(Dataset entries)
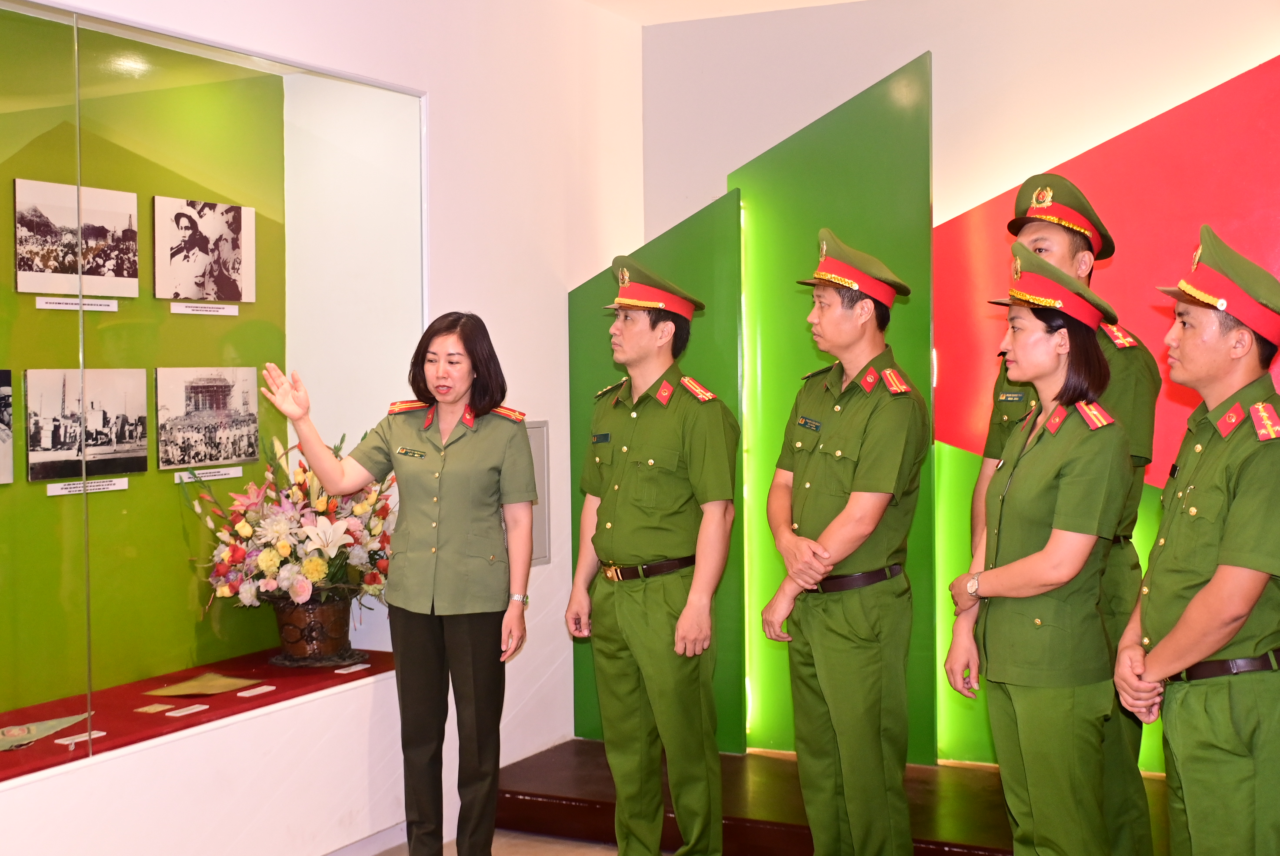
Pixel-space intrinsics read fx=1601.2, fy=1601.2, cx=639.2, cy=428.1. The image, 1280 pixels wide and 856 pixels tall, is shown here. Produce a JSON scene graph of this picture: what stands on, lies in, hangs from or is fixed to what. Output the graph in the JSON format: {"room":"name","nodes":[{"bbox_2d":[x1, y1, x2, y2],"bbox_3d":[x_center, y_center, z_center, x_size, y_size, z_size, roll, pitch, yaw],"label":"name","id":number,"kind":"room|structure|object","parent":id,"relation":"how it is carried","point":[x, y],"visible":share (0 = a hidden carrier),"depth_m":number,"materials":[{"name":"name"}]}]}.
{"room":"museum","nodes":[
{"label":"museum","id":0,"kind":"room"},
{"bbox_2d":[0,0,646,855],"bbox_3d":[-1.489,-0.116,3.848,0.241,2.928,6.037,0,2,27],"label":"left wall","id":1,"kind":"structure","parent":0,"point":[461,288],"depth_m":5.38,"materials":[{"name":"white paint"}]},
{"bbox_2d":[0,0,425,786],"bbox_3d":[-1.559,-0.147,4.461,0.676,1.981,2.792,0,2,27],"label":"display case","id":2,"kind":"object","parent":1,"relation":"in","point":[96,36],"visible":0.95,"depth_m":4.63,"materials":[{"name":"clear glass"}]},
{"bbox_2d":[0,368,13,486],"bbox_3d":[-1.757,0.003,4.083,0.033,0.292,0.443,0,2,27],"label":"photograph","id":3,"kind":"object","parent":2,"relation":"attached to","point":[3,392],"visible":0.98,"depth_m":4.22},
{"bbox_2d":[33,296,119,312],"bbox_3d":[-1.634,-0.353,4.634,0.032,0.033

| Directions |
Could you print the data exactly as it appears and keep the pictures out?

| Task output |
Pixel-space intrinsics read fx=1601.2, fy=1601.2, cx=639.2, cy=428.1. The image, 1280 pixels wide and 856 pixels tall, is shown here. Produce a JSON scene graph of this picture: what stands on, lies in, hangs from or is fixed to what. Output the graph in the JSON format: {"room":"name","nodes":[{"bbox_2d":[x1, y1, x2, y2],"bbox_3d":[x_center, y_center, z_center, x_size, y_size, z_size, roll, pitch, yaw],"label":"name","id":number,"kind":"room|structure|object","parent":id,"relation":"how it is carried","point":[x, y],"visible":share (0 = a hidden carrier),"depth_m":number,"materials":[{"name":"name"}]}]}.
{"room":"museum","nodes":[
{"label":"museum","id":0,"kind":"room"},
{"bbox_2d":[0,0,646,855],"bbox_3d":[-1.489,-0.116,3.848,0.241,2.928,6.037,0,2,27],"label":"left wall","id":1,"kind":"structure","parent":0,"point":[461,288],"depth_m":5.38,"materials":[{"name":"white paint"}]},
{"bbox_2d":[0,0,425,786],"bbox_3d":[-1.559,-0.147,4.461,0.676,1.981,2.792,0,2,27],"label":"display case","id":2,"kind":"object","parent":1,"relation":"in","point":[96,36],"visible":0.95,"depth_m":4.63,"materials":[{"name":"clear glass"}]},
{"bbox_2d":[0,368,13,486],"bbox_3d":[-1.757,0.003,4.083,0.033,0.292,0.443,0,2,27],"label":"photograph","id":3,"kind":"object","parent":2,"relation":"attached to","point":[3,392],"visible":0.98,"depth_m":4.22},
{"bbox_2d":[33,296,119,312],"bbox_3d":[-1.634,-0.353,4.634,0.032,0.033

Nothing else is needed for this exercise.